___ Provided passage ___

In the end it left me feeling... not exactly punched in the gut, but sufficiently shoved to leave a strong impression.



Surprisingly managing to stay on the right side of exploitation, propaganda and good taste, "City of Life and Death" offers a bleak look at human behavior and is at the same time a testament to survival. Although it is not overtly gory, the film is powerfully shocking at times, and not for the squeamish.

Those squeamish are missing something though... this movie is definitely recommended.


Compared to Florian Gallenberger's "John Rabe":

While Lu Chuan's film concerns itself primarily with the "view from below", showing the Nanjing massacre from the point of view of the civilians and soldiers, in Florian Gallenberger's "John Rabe" you see the discussions in the top echelons. Gallenberger shows Mr. Rabe discussing how to run the Civilian Safety Zone but we also see how the Japanese high command functioned, including a VERY damning portrait of Prince Asaka (who is nowhere to be seen in "City of Life and Death" ).

On paper this difference in perspective could have made these two films perfect companions, together giving a fleshed-out overview of what happened in Nanjing during that winter. It is therefore unfortunate that in practice the two narratives so often exclude each other. These contradictions never become more obvious than in two distinct points in the films. I will go into some detail here, so if you are afraid of spoilers for either of these films pray continue to the BluRay review.

The first point of contention concerns the mass-rape which happened when soldiers forced their way into a girl's school inside the Civilian Safety Zone. In "City of Life and Death" this is one of the most damning and sickening illustrations of misbehavior by the Japanese army. In "John Rabe", it is never even mentioned (even though the real Rabe reported the event). Worse, something similar almost happens but the Japanese soldiers behave as perfect gentlemen even though (in a bewilderingly misjudged piece of narrative-enrichment) they have been given a valid reason for attacking the school.

The second point concerns Rabe's eventual departure from Nanjing. In the film "John Rabe" this is shown as a glorious victory, with Mr. Rabe successfully thwarting the plans of the evil Prince Asaka to raze the Civilian Safety Zone before the diplomats return to Nanjing. Rabe's final departure shows him happily reuniting with his wife, while being cheered off by the Chinese people he helped saving. The scene almost seems like it will turn into a musical song-and-dance-routine. In "City of Life and Death" however, Rabe's departure is an incredibly sad affair. The Chinese see him off with wails of anguish and desperate pleas to stay, knowing that he functioned as the perfect living shield against the Japanese. But all Rabe can do is keep on saying "I'm so sorry...". And indeed, after John Rabe has left the Japanese waste no time purging the leftover civilians from anyone they deem suspicious, meaning nearly all men.

___ Raw data ___

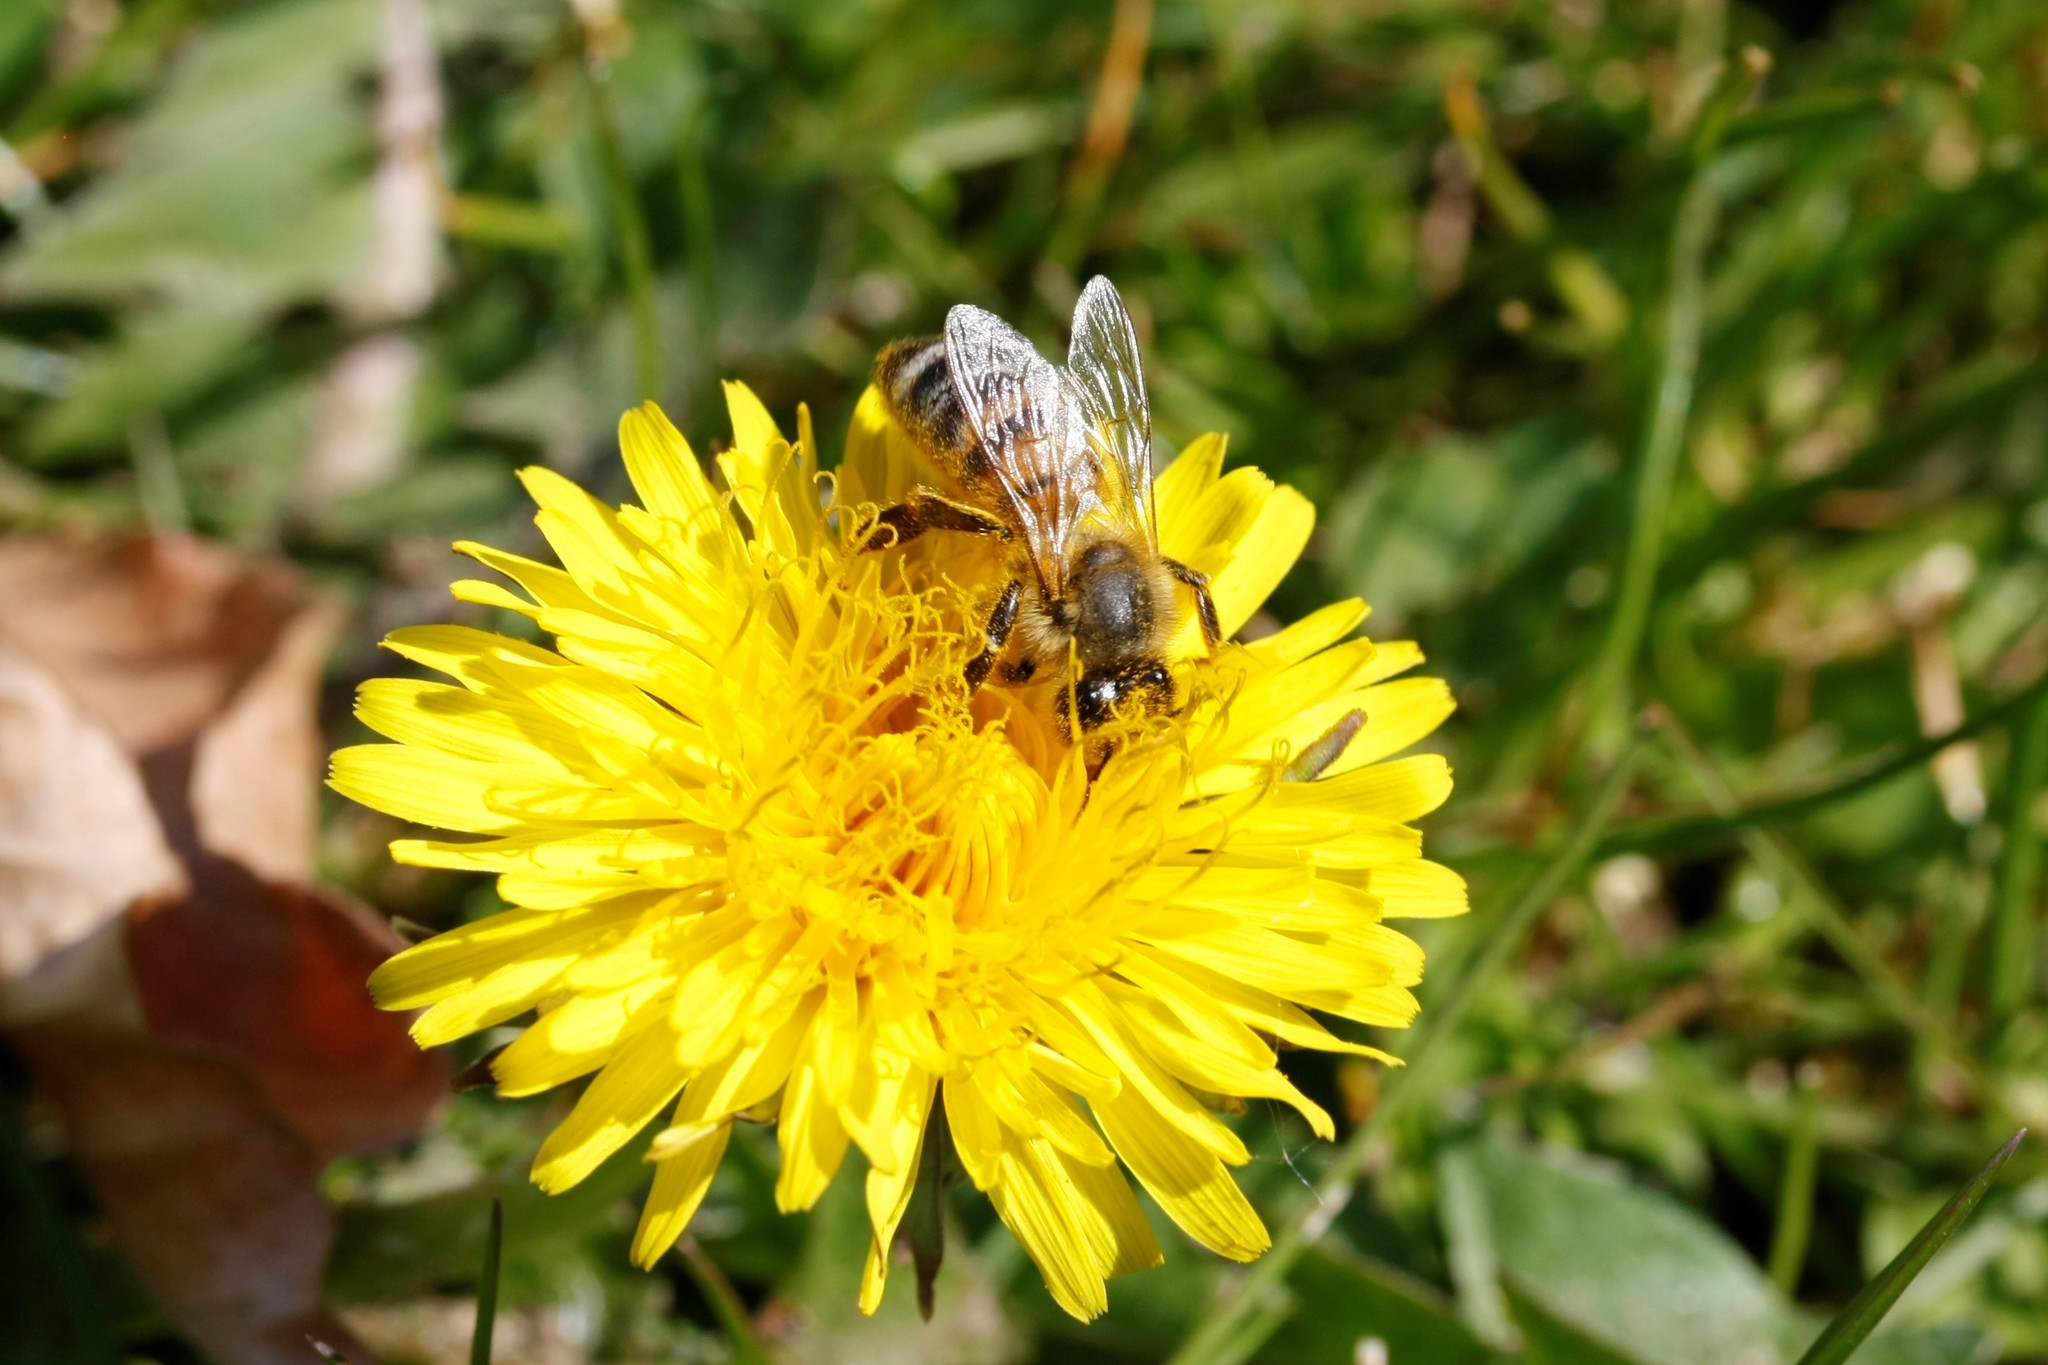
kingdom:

___
___ Raw data ___

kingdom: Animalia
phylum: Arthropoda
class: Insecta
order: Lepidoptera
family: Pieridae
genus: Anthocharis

___

Written request:
Please reproduce the part of the film review above that opens with the words "Surprisingly managing to" and closes with "for the squeamish.".

Solution to the exercise:
Surprisingly managing to stay on the right side of exploitation, propaganda and good taste, "City of Life and Death" offers a bleak look at human behavior and is at the same time a testament to survival. Although it is not overtly gory, the film is powerfully shocking at times, and not for the squeamish.